A young girl, a Jewess, was hurrying quickly by the door to her home, when a lady who was entering the house asked her if she would like to take shelter until the rain was over. She was glad to do so, though she was unaware that the gracious Lord was going to lead her that day to find a shelter in Himself of which no storm henceforth could deprive her.
Ida’s father was an infidel, her motr indifferent to religion, and Ida, though brought up in the faith of her father, had well-nigh become infidel too.
But shortly before the incident we have mentioned, the Lord graciously brought her within sound of the message of redeeming love. A Christian servant came to live in the house, from whom Ida heard the power and preciousness of the name of Jesus. The glad tidings of peace, through the blood of the cross, were a new sound to her, and the Lord inclined Ida’s heart to listen, and awakened in her a desire to hear more.

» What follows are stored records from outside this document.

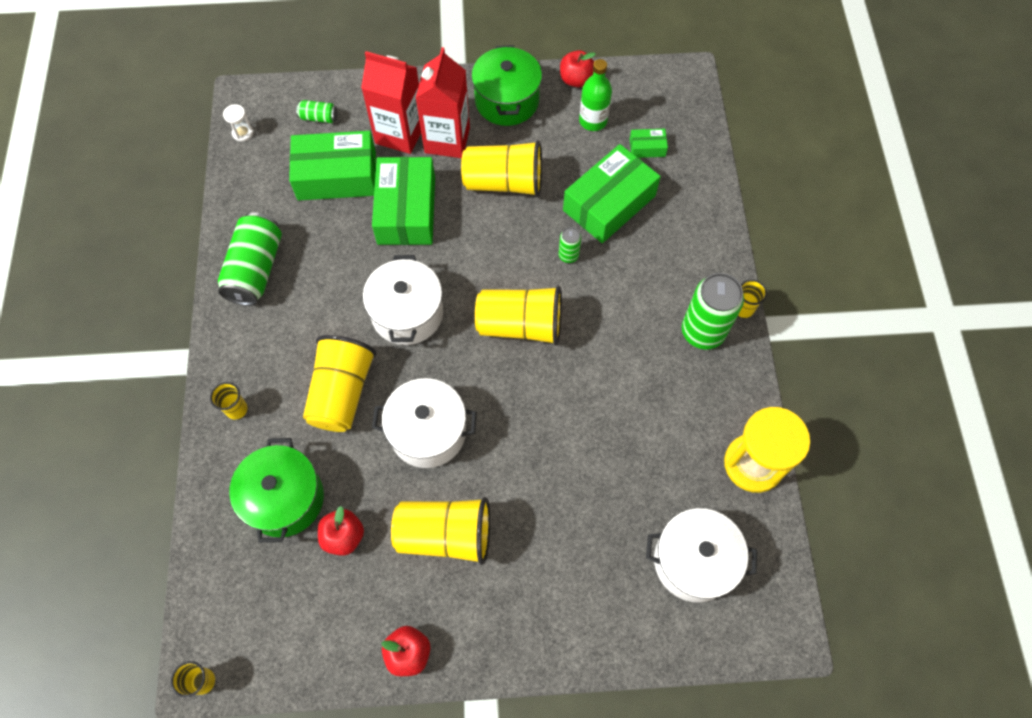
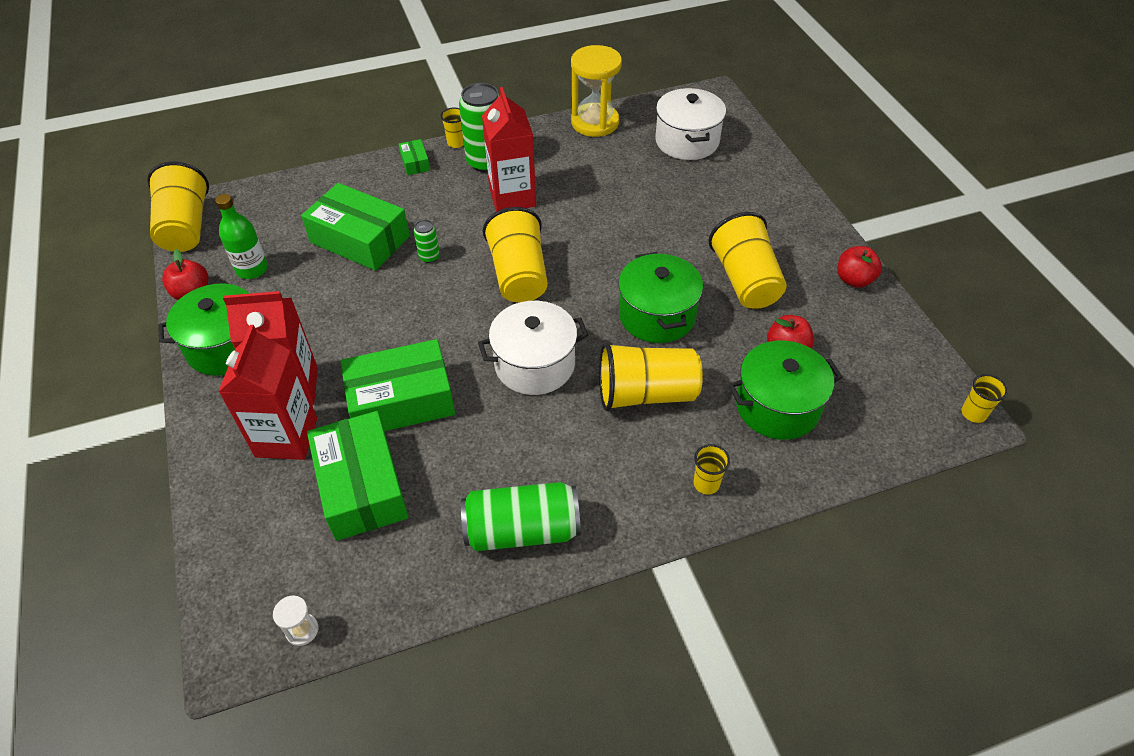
camera: 105 degrees left, 15 degrees down
(319, 117) = (265, 538): green can -> none
(428, 432) = (657, 315): white pot -> green pot
(504, 182) = (347, 323): yellow cup -> yellow cup (186, 227)
(637, 344) = (512, 197): none -> red carton
(647, 147) = (285, 224): green box -> green box (415, 163)

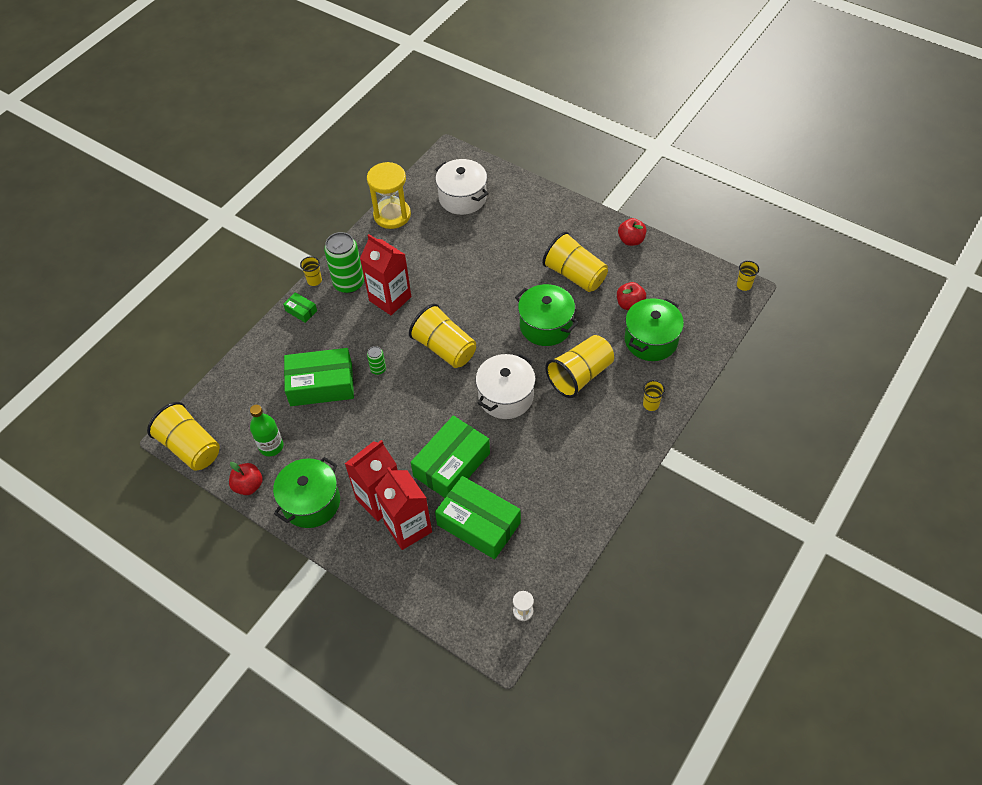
camera: 35 degrees left, 5 degrees up
(522, 530) = (583, 488): green can -> none

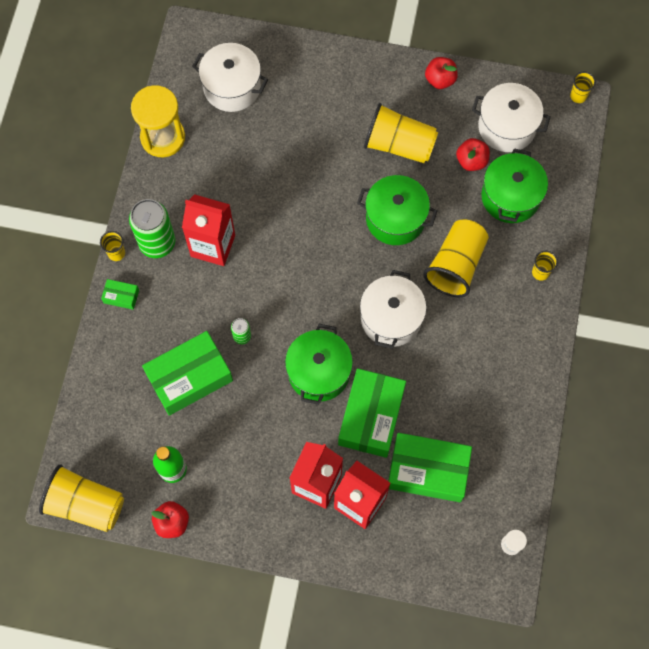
camera: 25 degrees left, 15 degrees up
(311, 502) = (247, 515): green pot -> green pot (319, 372)
(444, 348) = (301, 285): yellow cup -> none
(671, 289) = (506, 127): none -> white pot

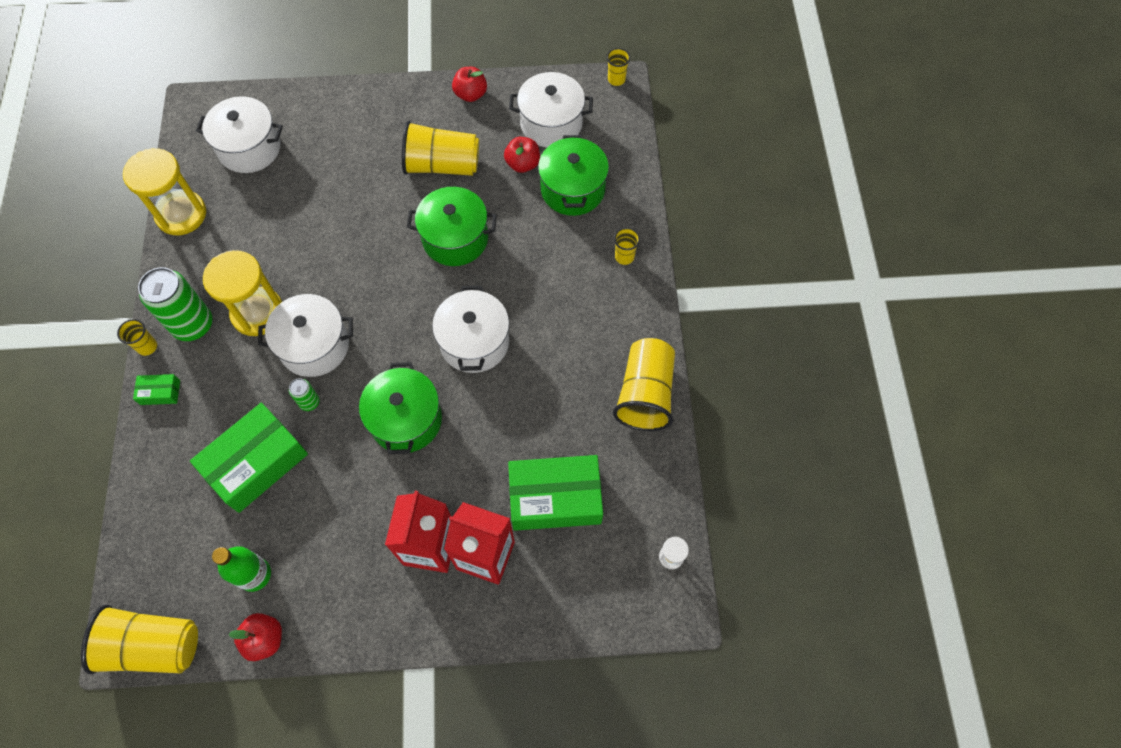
camera: 15 degrees left, 5 degrees down
(213, 246) = (258, 313): red carton -> yellow hourglass
(255, 287) = (314, 346): none -> white pot
(371, 417) = (476, 454): green box -> none
(456, 265) = (532, 270): yellow cup -> yellow cup (645, 394)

As Ida and the lady who had asked her to shelter from the rain entered the room, a man was speaking on those words in John 11, “Then many of the Jews which came to Mary, and had seen the things which Jesus did, believed on Him.”
The words at once caught the girl’s attention, and the speaker, without knowing he was addressing one in a like condition, went on to show the need and the supply; the disease and the remedy.
Truth, that often falls wearily on thoughtless souls, because so often heard, was listened to eagerly by Ida. She heard of Him who went down into the dust of death for her, heard that God is just, and the Justifier of him that believeth on Jesus. To her the glad tidings were as the rising of the sun in the darkness of the night. She believed, not because her intellect was satisfied, or because the reasonings of unbelief were stilled, but because she found in the salvation that is in Christ Jesus, enough to satisfy both heart and soul, and give her rest forever. She heard the things that Jesus did, and believed on Him.
Ida had now learned the blessed truth that in Christ Jesus there is neither Jew nor Gentile, bond nor free, but that Christ is all and in all.